Of course a lot depends on what your objects/cases are, what your
variables are, and what kind of similarity measure you have.
Since you already have some kind of similarity measure, that decision is
already made for you.
Since you only have 1000 cases/objects you should be able to to use one
of the hierarchical.
several packages have methods for clustering.
e.g., SPSS has several methods that can also work with a matrix of
similarities.
BAVERAGE Average linkage between groups (UPGMA). BAVERAGE is the default
and can also be requested with keyword DEFAULT.
WAVERAGE Average linkage within groups.
SINGLE Single linkage or nearest neighbor.
COMPLETE Complete linkage or furthest neighbor.

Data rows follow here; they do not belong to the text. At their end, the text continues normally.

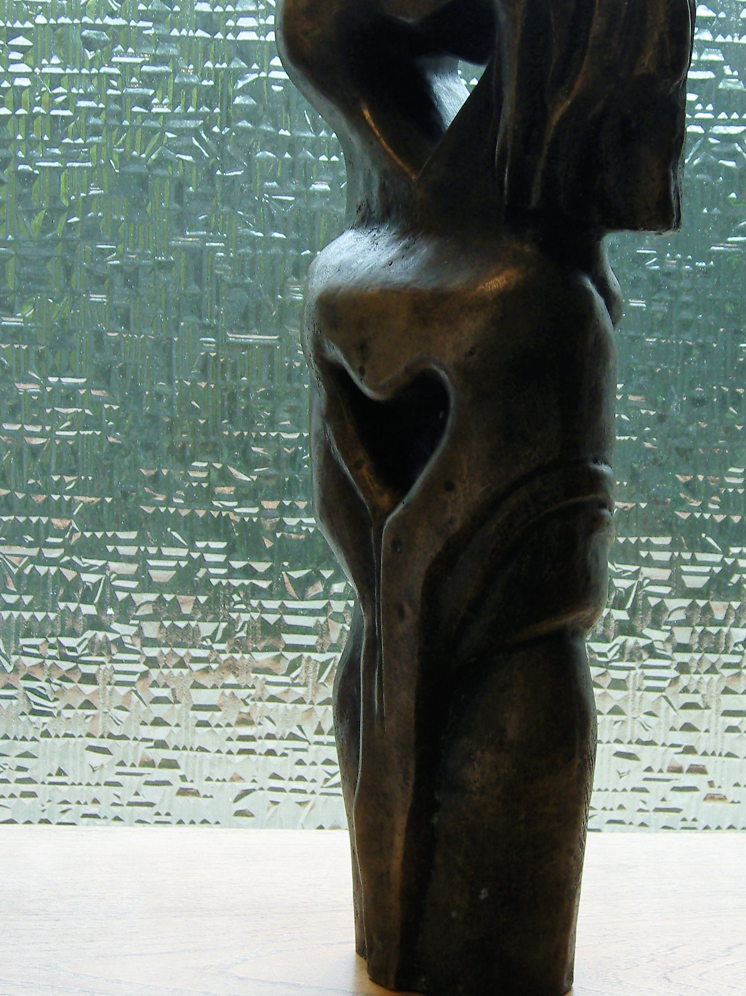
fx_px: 2041
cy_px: 379
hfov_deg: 20.7
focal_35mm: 71
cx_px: 485
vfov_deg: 27.3
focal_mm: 11.5
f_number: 3.5
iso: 200
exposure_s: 1/40
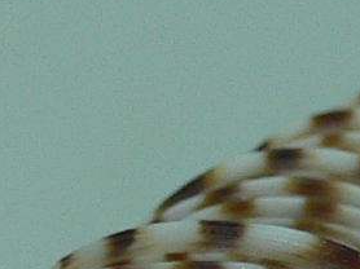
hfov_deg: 7.8
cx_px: 82
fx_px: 2639
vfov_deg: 5.6
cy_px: 732
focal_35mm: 254
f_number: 2.8
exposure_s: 1/80
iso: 80
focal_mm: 4.6
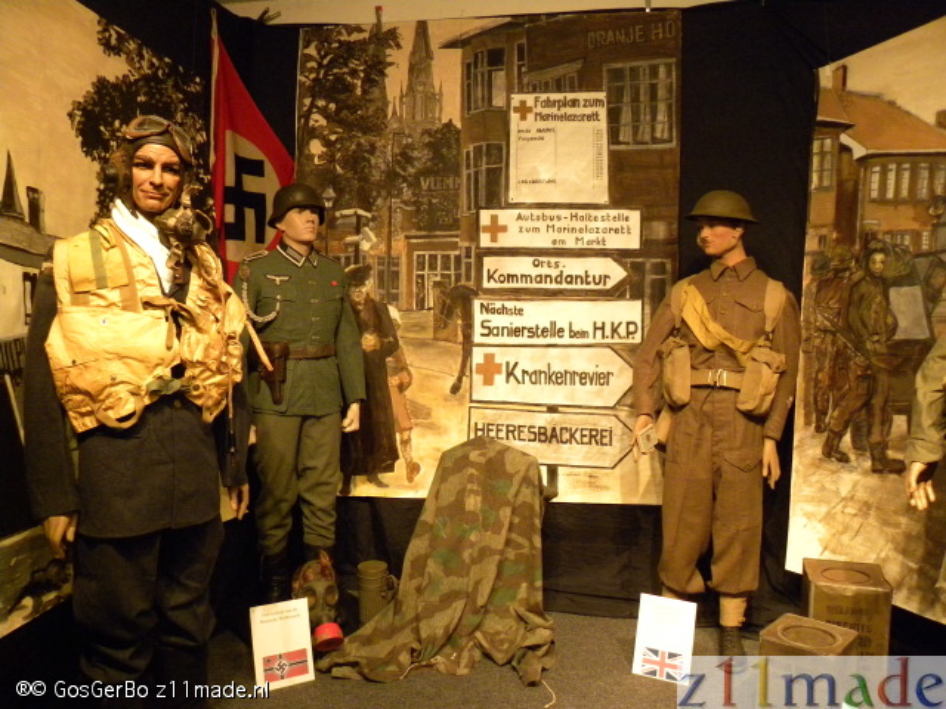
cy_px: 354
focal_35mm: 26
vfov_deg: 53.1
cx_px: 473
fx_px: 711
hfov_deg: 67.3
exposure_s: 1/9.6
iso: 555
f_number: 2.8
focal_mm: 4.6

CENTROID Centroid clustering (UPGMC). Squared Euclidean distances are
commonly used with this method.
MEDIAN Median clustering (WPGMC). Squared Euclidean distances are
commonly used with this method.
WARD Ward’s method. Squared Euclidean distances are commonly used with
this method.
No matter which package you end up using the chapter in the SPSS Base
User's Guide "Choosing a Clustering Procedure" should be of help.

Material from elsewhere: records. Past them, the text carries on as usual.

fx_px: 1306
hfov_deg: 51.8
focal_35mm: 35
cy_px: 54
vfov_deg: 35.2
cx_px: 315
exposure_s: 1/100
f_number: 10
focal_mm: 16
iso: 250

In version 16 that is chapter 32.
I have been doing clustering since 1971. I seldom rely on the results
of a single clustering. However, the interpretation of the tree and
where to cut it to decide how many clusters to retain relies heavily on
the profile of the cluster. You don't have that. You will need to rely
on whatever info you have about the clusters to make these decisions.

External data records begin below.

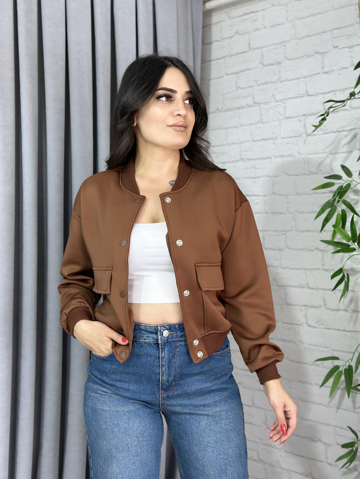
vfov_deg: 39.7
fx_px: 666
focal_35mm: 48
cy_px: 240
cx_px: 180
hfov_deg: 30.3
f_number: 1.78
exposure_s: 1/100
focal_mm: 6.86
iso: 64
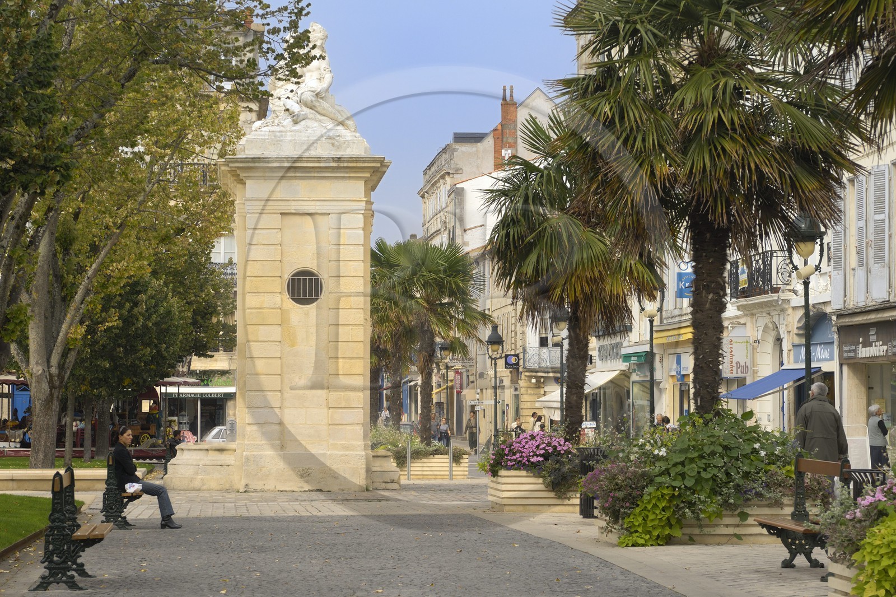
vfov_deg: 13.0
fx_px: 2613
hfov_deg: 19.5
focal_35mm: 105
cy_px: 298
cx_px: 448
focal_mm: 70
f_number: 6.3
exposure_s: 1/160
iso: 100
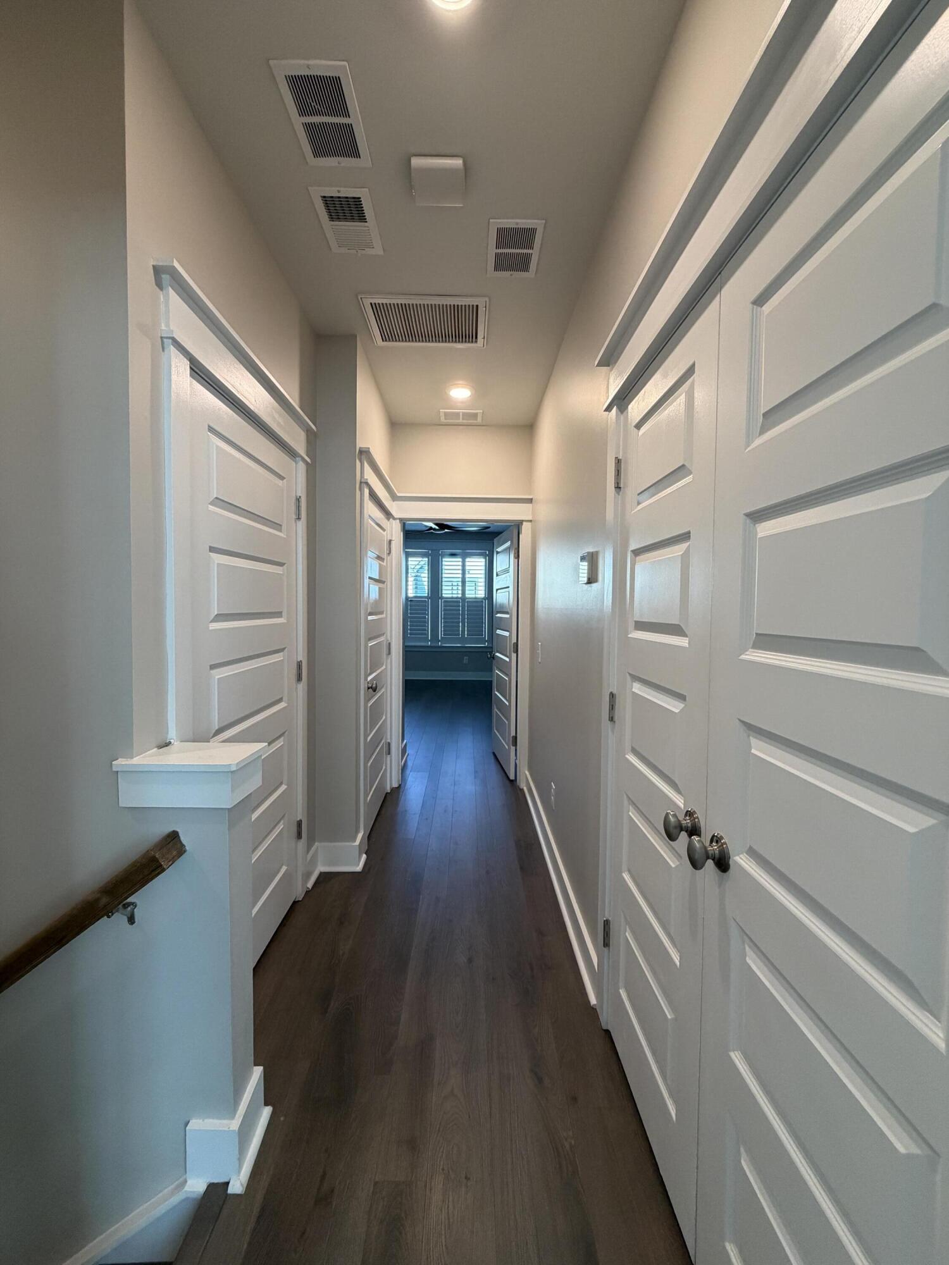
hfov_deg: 85.7
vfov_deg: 102.1
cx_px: 474
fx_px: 512
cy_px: 632
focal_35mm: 14
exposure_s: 1/120
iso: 250
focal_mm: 2.22
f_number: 2.2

The SPSS do***entation including the algorithms and the command syntax
come with the software. If you are not at a university or other place
where SPSS is readily available, send me an email and I'll send you the
..pdf chapter from the do***entation.
Good luck.
Art Kendall
Social Research Consultants
Sengly wrote:
> Dear all,
>
> I would like you to share with me your experience on how should I
> handle my data. I have 1000 objects and I have a list of pair
> similarity of them. I would like to know how to cluster them into
> different groups according to their similarity?
>
> I have browse through various methods such as hierarchy, k-means,
> scaling dimension, etc. I really like k-means method but the problem
> is that I don't have points (and their coordinates) in space but
> rather their similarity.
>
> Any suggestion is appreciated.
>
> Kindest regards,
>
> Sengly


|